### Document extract ###

Our goal is to perform these songs with vocal and musical beauty, while at the same time making our audience (and ourselves) aware of the raw, messy, destructive passions that helped to create them. Above are some extracts from the programme notes, arranged the way they are in the programme, in between the translations of the poems, so that the audience will be more likely to read them, and imagine the life and struggles of the poet while they listen to his poems.
Verlaine is dead. The last shred of that ruined soul which has for years been rotting away in chance Parisian brasseries, has loosened its hold upon life and slipped into the unknown; but the poetry he has left behind him, with its sighs and bitter sobbings, and its few gleams of beauty and of joy, contains the essence of his strange nature. Half faun, half satyr, his nature was allied to baseness and brutal animalism, but possessed a strange and childish naïveté which remained with him to the last, and a spirit remotely intact in the chaos of his wayward senses, whence issued songs of matchless purity and inimitable music.

###

● **What is asked**
A) From the Verlaine programme notes, set down the part that opens with the words containing "Our goal is" and closes with "to his poems.".
B) Extend the Verlaine programme notes past their final sentence.

### Records supplied ###

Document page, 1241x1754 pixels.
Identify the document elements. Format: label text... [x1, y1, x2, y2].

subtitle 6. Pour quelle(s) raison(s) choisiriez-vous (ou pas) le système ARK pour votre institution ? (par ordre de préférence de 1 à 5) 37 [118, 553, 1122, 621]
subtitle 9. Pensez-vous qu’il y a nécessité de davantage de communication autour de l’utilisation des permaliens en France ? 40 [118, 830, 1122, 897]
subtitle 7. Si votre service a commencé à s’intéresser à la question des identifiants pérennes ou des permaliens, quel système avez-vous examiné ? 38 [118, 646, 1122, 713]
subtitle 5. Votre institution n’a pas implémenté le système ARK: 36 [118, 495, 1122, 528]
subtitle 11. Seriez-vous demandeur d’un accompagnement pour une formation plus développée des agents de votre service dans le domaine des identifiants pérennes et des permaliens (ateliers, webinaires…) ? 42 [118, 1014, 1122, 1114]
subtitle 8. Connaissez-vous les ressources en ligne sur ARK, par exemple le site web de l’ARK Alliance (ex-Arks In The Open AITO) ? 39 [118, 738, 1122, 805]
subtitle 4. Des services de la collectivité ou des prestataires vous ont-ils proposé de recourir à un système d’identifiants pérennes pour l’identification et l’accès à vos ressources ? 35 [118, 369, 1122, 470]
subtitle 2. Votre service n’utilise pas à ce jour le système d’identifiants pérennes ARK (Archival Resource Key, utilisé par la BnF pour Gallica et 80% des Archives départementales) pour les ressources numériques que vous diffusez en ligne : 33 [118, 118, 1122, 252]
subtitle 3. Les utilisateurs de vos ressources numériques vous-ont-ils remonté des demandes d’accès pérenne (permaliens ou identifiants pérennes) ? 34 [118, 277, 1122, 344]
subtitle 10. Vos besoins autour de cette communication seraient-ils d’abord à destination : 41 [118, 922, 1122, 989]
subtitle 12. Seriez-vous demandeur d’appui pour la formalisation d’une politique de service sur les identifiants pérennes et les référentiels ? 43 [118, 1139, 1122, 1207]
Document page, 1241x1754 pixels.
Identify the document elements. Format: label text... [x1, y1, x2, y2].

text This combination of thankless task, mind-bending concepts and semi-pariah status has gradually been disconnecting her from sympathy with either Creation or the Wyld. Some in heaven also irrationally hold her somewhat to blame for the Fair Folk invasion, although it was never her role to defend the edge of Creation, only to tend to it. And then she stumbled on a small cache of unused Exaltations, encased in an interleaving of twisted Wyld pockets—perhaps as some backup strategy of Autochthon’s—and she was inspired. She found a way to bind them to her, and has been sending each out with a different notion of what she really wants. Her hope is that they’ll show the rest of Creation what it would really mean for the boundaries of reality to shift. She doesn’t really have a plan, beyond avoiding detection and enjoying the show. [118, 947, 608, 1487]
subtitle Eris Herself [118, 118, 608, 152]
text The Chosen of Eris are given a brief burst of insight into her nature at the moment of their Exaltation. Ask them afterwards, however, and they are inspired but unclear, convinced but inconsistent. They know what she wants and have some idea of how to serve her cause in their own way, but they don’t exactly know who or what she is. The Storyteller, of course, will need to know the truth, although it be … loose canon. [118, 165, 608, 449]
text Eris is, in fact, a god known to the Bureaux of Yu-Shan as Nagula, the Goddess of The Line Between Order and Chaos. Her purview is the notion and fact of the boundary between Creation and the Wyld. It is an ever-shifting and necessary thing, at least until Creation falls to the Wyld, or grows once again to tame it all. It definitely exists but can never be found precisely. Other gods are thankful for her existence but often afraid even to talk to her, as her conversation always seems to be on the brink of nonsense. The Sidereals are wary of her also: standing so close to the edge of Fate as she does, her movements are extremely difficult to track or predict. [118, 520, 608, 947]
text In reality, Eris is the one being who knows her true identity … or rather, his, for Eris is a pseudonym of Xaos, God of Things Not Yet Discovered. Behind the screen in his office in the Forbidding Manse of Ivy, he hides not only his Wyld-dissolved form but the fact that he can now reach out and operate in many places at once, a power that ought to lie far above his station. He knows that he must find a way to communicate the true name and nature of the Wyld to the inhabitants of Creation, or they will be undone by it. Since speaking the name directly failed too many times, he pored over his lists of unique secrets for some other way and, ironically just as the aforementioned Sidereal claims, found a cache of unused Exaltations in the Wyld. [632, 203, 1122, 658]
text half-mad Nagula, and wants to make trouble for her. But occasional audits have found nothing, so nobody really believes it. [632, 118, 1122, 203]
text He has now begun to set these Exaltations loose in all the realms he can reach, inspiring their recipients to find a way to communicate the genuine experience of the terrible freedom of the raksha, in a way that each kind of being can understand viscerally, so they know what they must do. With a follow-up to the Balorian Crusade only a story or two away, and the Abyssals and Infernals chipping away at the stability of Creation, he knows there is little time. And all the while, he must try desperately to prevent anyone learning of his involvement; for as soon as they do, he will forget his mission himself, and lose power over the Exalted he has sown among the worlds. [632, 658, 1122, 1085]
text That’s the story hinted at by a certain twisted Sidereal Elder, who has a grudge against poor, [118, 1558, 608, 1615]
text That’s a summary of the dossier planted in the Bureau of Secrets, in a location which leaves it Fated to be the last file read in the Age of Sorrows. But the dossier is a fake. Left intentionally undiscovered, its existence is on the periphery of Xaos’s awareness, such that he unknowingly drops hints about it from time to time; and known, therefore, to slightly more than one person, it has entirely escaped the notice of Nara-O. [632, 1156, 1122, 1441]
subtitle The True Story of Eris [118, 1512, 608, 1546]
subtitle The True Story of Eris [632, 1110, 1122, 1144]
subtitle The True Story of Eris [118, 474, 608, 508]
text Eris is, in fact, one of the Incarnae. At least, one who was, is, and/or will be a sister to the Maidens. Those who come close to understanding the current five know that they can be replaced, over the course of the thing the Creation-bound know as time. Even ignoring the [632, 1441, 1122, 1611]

###

● **Responses per task**
A)
Our goal is to perform these songs with vocal and musical beauty, while at the same time making our audience (and ourselves) aware of the raw, messy, destructive passions that helped to create them. Above are some extracts from the programme notes, arranged the way they are in the programme, in between the translations of the poems, so that the audience will be more likely to read them, and imagine the life and struggles of the poet while they listen to his poems.

B)
- Verlaine: A Feminine Appreciation, by Mrs. Reginald de Koven (1896)
We are performing Fauré’s La Bonne Chanson and Debussy’s Ariettes Oubliées, among individual Verlaine settings by six other composers, including a total of four settings of ‘L’Heure Exquise.’ Interspersed with the music, we are reading extracts of essays and article written by Verlaine enthusiasts of his own time, and translations of letters between Verlaine and Rimbaud.
At the end of his life hardly anything but the naïveté was left, and the poems become mere outcries and gestures. There is no part of his work which is not the expression of some form of love, human or divine, grotesque or heroic, but always insatiable.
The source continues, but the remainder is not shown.